**Exercise:**
Pick out every line in the records below that contains the string "list", matching uppercase and lowercase exactly, and copy each one.
[Exercise input — start]
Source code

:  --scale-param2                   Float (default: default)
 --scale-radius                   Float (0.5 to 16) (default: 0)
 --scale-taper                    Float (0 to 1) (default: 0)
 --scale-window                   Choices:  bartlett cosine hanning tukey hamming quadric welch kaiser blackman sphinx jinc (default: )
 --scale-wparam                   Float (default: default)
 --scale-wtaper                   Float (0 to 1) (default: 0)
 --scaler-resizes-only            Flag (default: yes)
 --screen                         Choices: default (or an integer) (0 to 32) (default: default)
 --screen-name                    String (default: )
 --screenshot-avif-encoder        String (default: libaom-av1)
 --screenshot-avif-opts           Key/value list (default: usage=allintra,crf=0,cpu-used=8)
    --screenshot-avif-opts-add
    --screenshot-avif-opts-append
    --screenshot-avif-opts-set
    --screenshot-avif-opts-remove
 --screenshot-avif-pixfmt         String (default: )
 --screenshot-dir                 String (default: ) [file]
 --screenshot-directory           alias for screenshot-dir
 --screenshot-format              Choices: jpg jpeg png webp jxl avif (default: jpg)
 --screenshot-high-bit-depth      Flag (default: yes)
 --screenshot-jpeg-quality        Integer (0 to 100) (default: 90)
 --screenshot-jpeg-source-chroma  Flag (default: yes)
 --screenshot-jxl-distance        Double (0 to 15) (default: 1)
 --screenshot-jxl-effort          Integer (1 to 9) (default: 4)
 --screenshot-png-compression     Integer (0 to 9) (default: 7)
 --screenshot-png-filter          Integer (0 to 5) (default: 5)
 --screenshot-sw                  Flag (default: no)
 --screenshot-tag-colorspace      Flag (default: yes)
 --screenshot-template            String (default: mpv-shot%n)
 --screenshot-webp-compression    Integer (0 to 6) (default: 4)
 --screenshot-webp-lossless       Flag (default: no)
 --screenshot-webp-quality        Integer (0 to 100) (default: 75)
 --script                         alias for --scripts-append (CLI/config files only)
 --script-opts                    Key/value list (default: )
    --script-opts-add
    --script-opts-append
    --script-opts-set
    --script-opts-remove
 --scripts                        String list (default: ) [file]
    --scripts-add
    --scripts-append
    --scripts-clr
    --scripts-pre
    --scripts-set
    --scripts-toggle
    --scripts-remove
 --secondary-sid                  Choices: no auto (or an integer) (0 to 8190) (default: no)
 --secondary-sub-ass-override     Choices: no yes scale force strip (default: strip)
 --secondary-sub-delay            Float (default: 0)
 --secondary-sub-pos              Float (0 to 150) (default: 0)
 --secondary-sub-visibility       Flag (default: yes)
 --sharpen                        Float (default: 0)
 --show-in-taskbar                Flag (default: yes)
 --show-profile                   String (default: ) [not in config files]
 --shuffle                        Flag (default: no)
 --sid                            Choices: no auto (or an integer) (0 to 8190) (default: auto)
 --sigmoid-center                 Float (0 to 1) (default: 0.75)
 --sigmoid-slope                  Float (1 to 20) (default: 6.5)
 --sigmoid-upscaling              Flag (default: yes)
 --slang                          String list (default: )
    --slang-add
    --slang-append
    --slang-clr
[Exercise input — finish]
**Exercise answer:**
 --screenshot-avif-opts           Key/value list (default: usage=allintra,crf=0,cpu-used=8)
 --script-opts                    Key/value list (default: )
 --scripts                        String list (default: ) [file]
 --slang                          String list (default: )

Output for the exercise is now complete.